Primary Sources are original sources: they were created by someone who participated in or observed an event. They include diaries, letters, newspapers, government documents, photographs, and other manuscripts.
History Vault is a collection of primary source material pertaining to the civil rights movement and to U.S. foreign policy during the Vietnam War era.

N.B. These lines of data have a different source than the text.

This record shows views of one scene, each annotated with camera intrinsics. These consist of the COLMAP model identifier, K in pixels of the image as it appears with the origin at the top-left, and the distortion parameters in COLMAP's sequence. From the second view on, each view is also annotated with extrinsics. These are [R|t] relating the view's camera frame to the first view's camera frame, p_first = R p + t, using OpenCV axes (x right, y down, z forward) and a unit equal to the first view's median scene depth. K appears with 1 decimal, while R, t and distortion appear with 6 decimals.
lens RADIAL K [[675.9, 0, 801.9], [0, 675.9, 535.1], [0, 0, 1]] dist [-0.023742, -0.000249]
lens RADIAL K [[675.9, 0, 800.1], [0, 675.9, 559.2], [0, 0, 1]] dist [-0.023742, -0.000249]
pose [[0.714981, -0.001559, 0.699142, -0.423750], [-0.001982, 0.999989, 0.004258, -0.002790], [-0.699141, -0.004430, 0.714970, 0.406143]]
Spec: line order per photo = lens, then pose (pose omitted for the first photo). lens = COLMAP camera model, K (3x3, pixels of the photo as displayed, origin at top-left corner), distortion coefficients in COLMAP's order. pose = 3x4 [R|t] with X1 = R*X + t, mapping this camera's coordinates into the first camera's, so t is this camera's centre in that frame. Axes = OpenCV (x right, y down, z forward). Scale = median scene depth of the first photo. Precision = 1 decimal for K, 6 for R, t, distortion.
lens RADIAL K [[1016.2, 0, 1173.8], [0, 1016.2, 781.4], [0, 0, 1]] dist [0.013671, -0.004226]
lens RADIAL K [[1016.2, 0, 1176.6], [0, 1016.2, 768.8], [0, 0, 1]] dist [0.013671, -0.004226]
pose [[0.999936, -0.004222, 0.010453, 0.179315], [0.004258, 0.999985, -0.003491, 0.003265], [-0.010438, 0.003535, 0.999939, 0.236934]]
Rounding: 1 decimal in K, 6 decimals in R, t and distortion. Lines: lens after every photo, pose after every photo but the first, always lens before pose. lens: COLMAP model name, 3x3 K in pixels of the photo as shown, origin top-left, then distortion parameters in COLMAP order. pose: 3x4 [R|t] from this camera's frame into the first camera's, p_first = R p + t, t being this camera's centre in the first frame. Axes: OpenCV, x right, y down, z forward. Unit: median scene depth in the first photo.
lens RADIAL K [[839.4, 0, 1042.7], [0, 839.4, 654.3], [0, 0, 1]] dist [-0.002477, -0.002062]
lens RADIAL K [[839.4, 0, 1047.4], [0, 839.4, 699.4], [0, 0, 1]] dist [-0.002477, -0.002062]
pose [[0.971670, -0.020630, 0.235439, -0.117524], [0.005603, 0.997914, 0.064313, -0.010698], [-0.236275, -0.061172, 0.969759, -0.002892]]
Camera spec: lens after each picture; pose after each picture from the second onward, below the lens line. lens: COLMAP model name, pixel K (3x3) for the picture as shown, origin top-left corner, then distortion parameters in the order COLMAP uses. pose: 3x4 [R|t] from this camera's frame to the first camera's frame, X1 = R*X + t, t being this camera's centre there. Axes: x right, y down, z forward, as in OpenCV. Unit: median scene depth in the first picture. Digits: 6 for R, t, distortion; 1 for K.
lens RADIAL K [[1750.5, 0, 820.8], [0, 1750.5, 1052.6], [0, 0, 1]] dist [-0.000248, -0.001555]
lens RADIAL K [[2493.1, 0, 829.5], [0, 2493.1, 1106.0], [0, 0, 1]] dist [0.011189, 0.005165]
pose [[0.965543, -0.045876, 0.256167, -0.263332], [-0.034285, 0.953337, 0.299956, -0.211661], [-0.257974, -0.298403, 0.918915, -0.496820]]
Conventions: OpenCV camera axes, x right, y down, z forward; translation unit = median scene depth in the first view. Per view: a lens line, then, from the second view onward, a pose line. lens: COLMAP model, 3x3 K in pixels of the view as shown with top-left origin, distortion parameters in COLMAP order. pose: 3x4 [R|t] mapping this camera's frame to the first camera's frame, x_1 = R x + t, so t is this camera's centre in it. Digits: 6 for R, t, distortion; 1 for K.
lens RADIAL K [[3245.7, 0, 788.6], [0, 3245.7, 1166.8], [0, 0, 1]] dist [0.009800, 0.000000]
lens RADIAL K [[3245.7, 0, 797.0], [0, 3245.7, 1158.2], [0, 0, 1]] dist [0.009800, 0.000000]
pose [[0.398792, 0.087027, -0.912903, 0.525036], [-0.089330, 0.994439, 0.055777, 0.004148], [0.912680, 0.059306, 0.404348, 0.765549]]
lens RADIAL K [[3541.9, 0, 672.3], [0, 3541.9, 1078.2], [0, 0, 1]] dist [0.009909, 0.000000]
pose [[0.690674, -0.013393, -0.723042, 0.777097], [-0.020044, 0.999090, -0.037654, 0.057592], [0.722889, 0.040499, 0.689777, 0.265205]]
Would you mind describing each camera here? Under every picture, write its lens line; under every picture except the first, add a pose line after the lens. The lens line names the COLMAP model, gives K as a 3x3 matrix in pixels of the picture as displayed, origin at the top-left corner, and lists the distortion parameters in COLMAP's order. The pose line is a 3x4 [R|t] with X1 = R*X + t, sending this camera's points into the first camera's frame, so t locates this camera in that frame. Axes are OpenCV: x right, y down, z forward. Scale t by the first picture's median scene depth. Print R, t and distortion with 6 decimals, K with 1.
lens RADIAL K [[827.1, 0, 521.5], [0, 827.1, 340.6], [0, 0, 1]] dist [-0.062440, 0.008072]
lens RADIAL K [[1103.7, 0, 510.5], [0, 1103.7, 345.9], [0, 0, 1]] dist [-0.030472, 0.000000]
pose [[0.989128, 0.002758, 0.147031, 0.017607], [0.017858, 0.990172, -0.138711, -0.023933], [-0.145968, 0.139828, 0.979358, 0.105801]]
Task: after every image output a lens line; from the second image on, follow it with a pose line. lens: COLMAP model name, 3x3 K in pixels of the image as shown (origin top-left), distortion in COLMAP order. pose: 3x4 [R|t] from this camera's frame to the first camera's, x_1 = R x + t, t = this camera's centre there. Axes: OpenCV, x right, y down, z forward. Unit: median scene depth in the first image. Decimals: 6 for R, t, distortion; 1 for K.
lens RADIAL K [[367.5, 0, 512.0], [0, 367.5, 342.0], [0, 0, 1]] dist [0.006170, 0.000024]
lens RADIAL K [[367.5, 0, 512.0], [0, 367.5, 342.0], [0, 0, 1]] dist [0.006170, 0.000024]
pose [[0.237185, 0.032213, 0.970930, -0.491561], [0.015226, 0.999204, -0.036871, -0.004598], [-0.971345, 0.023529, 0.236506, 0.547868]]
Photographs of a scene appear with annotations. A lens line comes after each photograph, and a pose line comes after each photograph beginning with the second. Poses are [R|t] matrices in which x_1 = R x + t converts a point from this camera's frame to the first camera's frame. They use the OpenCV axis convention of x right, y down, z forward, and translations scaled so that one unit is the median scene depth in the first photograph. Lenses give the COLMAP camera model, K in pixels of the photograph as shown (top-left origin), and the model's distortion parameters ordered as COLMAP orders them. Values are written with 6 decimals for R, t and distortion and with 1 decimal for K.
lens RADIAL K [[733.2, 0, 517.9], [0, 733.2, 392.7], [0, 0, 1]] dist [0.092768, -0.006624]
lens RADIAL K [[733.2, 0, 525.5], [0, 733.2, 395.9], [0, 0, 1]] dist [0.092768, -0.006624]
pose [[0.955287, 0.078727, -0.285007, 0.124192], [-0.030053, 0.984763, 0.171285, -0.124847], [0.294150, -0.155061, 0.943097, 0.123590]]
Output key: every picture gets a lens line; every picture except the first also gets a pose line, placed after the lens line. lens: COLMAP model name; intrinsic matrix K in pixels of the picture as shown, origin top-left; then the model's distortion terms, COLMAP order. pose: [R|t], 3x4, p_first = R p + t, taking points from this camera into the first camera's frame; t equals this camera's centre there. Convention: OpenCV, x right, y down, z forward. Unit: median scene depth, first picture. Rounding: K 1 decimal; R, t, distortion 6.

This rich collection of federal records, letters, papers, photographs, scrapbooks, financial records, and diaries is organized in five subject categories: 1) Black Freedom Struggle; 2) NAACP Papers; 3) Slavery and the Law; 4) Southern Life and African American History, 1775-1915, Plantations Records; and 5) Vietnam War and American Foreign Policy, 1960-1975.
Early Encounters in North America: Peoples, Cultures, and the Environment documents the relationships among Native American, African and European peoples in North America from 1534 to 1850. Using diaries, memoirs, letters, travel accounts and other primary sources, this collection focuses on personal accounts and provides unique perspectives from many people, including traders, slaves, missionaries, explorers, soldiers, native peoples, and officials, both men and women.
Material from the Newberry Library’s Edward E. Ayer Collection contains early contacts between Europeans and American Indians and the subsequent political, social and cultural effects of those encounters on American Indian life. It covers the period from early western frontier right through to the civil rights movement of the mid-twentieth century.
Primary source material from 18th and 19th Century periodicals. Included in the collection is Godey's Lady's Book, The Civil War: A Soldier's Perspective, African American newspapers, American county histories and various other newspapers, gazettes and collections.
FBIS is comprised of the collections from the Archives of the Central Intelligence Agency including government publications, magazines, newspapers and transcribed television and radio broadcasts. Collected between 1941-1996 and translated into English by the Central Intelligence Agency, these intelligence reports are an indispensable source for insight into decades of turbulent world history.
A collection of primary sources on Southern history, literature and culture from the colonial period through the first decades of the 20th century. The Academic Affairs Library at the University of North Carolina at Chapel Hill sponsors DAS, and the texts come primarily from its Southern holdings.
Slavery and Anti-Slavery: A Transnational Archive includes collections on the transatlantic slave trade, the global movement for the abolition of slavery, the legal, personal, and economic aspects of the slavery system, and the dynamics of emancipation in the U.S. as well as in Latin America, the Caribbean, and other regions. It consists of books, serials, manuscript collections, supreme court records and briefs, reference articles, and encyclopedias. The database is in four parts: Part I: Debates over Slavery and Abolition; Part II: Slave Trade in the Atlantic World; Part III: The Institution of Slavery and Part IV: The Age of Emancipation.
Early English Books Online contains digital facsimile page images of virtually every work printed in England, Ireland, Scotland, Wales and British North America and works in English printed elsewhere from 1473-1700.
Eighteenth Century Collections Online (ECCO) is a digitized library representing most of the significant English- and foreign-language texts published in Great Britain and the colonies during the eighteenth century. Subject access to this collection is provided by the British Library’s online English Short Title Catalogue.
At present, the database comprises eight discrete subject collections: 1) British Politics and Society; 2) European Literature, 1790-1840: The Corvey Collection; 3) Asia and the West: Diplomacy and Cultural Exchange; 4) British Theatre, Music, and Literature: High and Popular Culture; 5) Europe and Africa; 6) Photography; 7) Science, Technology, and Medicine; 8) Women; 9) Religion, Spirituality, Reform & Society; 10) Mapping the World: Maps & Travel Literature; 11) Children’s Literature & Childhood; and 12) Science, Technology, and Medicine, Part II.
State Papers Online is a collection of historical materials on early modern Britain & Europe across a wide range of government concerns. It includes correspondence, reports, memoranda, and parliamentary drafts from ambassadors, civil servants, and provincial administrators from 1509-1782. It includes the following:
Part I: The Tudors, 1509-1603: State Papers Domestic Part II: The Tudors, 1509-1603: State Papers Foreign, Scotland, Borders, Ireland and Registers of the Privy Council Part III: The Stuarts and Commonwealth, James I - Anne I, 1603-1714: State Papers Domestic Part IV: The Stuarts, 1603-1714: State Papers Foreign Eighteenth Century, 1714-1782, Part 2: State Papers Foreign, Low Countries and Germany Eighteenth Century, 1714-1782, Part 3: State Papers Foreign, Western Europe
This genealogical database contains personal records, photographs and historic documents. It also includes collections of census materials, military records from the American Revolution, Civil War, World War II and Vietnam, African American and Native American archives, naturalization records and more.